Я собиралась стать девушкой, которая это изменит. Я собиралась стать хоккеисткой, которая заставит мужчин увидеть, какими хорошими могут быть женщины.
— Что? Девушки не могут быть дерзкими?
– Спрашиваю я обвиняющим тоном. Я опираюсь на свою клюшку, стараясь сохранять хладнокровие, но в итоге слегка соскальзываю. Я ловлю равновесие, лишь слегка выставляя себя дурочкой. Гладко, Валор, очень гладко.
Бишоп проводит рукой по волосам, ловя мое изящное скольжение.
— Это не имеет никакого отношения к тому, что ты девушка. Ты просто немного молода, чтобы быть такой чрезмерно самоуверенной. Сколько тебе лет, восемь? Я имею в виду, ты вообще можешь пользоваться этой штукой?
– Он указывает на мою клюшку.
Могу ли я воспользоваться этой штукой? Он ведь шутит, верно? Он, должно быть, чертовски шутит. Но на его лице нет и намека на юмор, только дразнящий блеск в глазах.

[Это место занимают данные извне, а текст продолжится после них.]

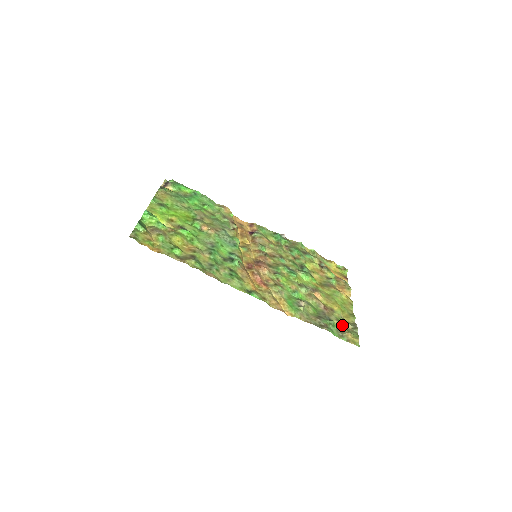
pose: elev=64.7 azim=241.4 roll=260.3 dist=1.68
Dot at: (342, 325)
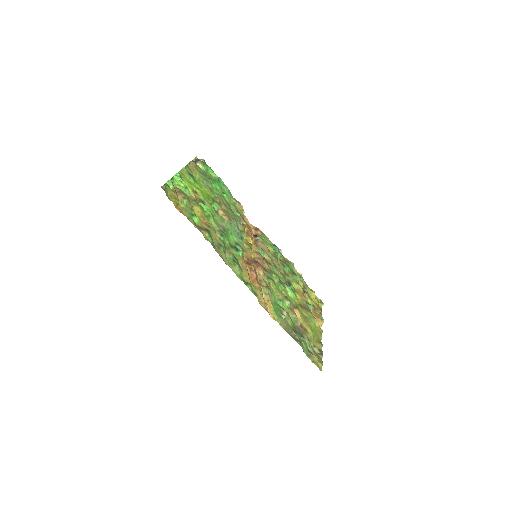
Dot at: (311, 347)
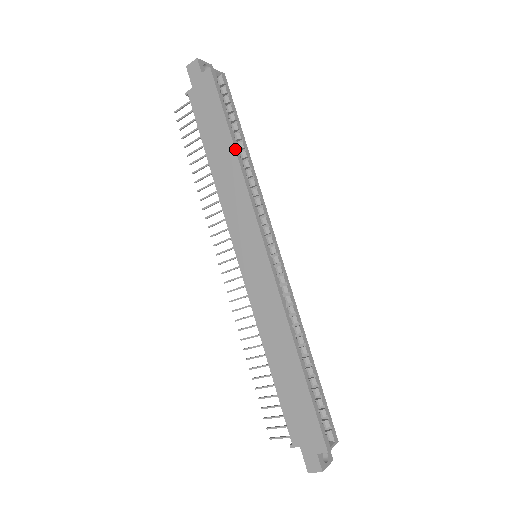
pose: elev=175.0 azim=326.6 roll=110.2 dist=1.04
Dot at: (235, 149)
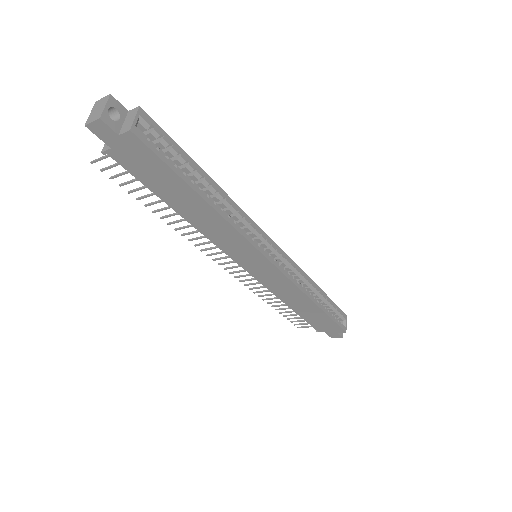
Dot at: (208, 203)
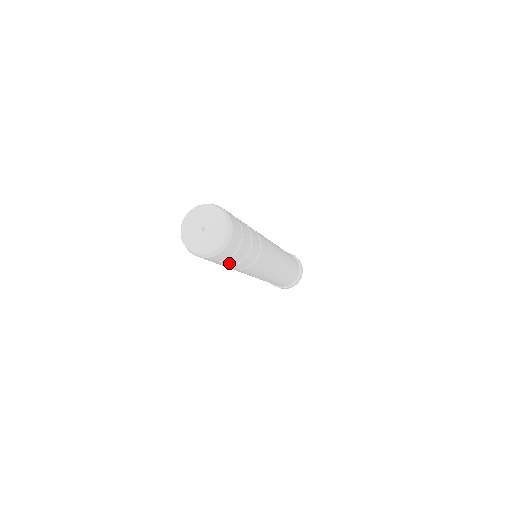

Я прищурила на него глаза, свирепо глядя. Насмешливо оглядываю его с ног до головы.
— Мне десять, спасибо. Как насчет того, чтобы
Он приподнимает бровь, позволяя глубокому смеху вырваться из его живота. В уголках его глаз появляются морщинки, и он откидывает голову назад. Я собираюсь стать по-настоящему смешной, когда выебу тебя к чертовой матери.

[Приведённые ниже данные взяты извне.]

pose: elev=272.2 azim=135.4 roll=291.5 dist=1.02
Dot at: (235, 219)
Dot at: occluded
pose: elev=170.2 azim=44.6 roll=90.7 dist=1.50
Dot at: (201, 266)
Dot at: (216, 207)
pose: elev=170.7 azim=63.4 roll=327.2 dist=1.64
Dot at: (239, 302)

— Ты уже сделал это, идиот. - Мой отец выдыхает и качает головой: — Удачи. Я оставлю вас двоих разбираться с этим, - комментирует он, поворачиваясь и катясь к бортам, прислоняясь к ним со скрещенными руками, оставляя меня и Бишопа на льду лицом к лицу.
Да, он выше меня, и да, он может победить меня, но это не значит, что я должна отступить или сдаться. Это не та, кто я есть. Будь сильной или иди домой.
— Я буду играть с тобой за это прозвище, - заявляет он, надевая шлем на свои золотистые локоны, прозрачная защита шлема заканчивается прямо посередине его носа, точно так же, как у меня, когда я надеваю его на голову.
— Из-за прозвища? Я просто играю ради права похвастаться.
Он качает головой.
— Такая умная. Если я выиграю, я буду продолжать называть тебя Вэлли. Ты выигрываешь, я останавливаюсь, - легко заявляет он, начиная катиться назад к середине льда.
Я наклоняю голову набок, вытягиваю шею и следую за ним.
— Игра начинается.
Бишоп, он верил в реинкарнацию. В родственные души. Что души перерабатывались в новые тела снова и снова. Эта любовь должна была быть такой же.
Так что, по сути, мы были обречены повторить это разбитое сердце. Мы оказались в ловушке этого болезненного круга. Единственная передышка - это моменты, которые мы проводим порознь, и даже это кажется жестоким.
К черту реинкарнацию. Такая боль? Разбитое сердце? Этого было слишком много, чтобы справиться с этим всего за одну жизнь. Я не хочу знать, каково это, в следующей. Теперь я это вижу.
Я, наверное, была бы бабочкой. Я бы приземлилась в его ладони после полета над земным шаром. Он отмахнулся бы от меня, и один только отказ убил бы меня. Реинкарнация создает замечательные истории, но ранние смерти и несчастные сердца.
Или, может быть, только может быть, мы были линиями асимптоты. Линия, которая постоянно приближается к заданной кривой, но не пересекается с ней на каком-либо конечном расстоянии.
Мы могли бы становиться все ближе и ближе, но никогда не были бы вместе. Это может показаться печальным, но это гораздо гуманнее, чем быть марионеткой в этой гигантской любовной постановке.
Я всегда буду его Вэлли, а он всегда будет моим Би.
Если бы мы были линиями, я бы никогда не хотела, чтобы мы были в одном самолете. Если бы мы были двумя языками пламени, я надеюсь, что скоро сгорю. А если красная нить соединяет мою душу с его душой?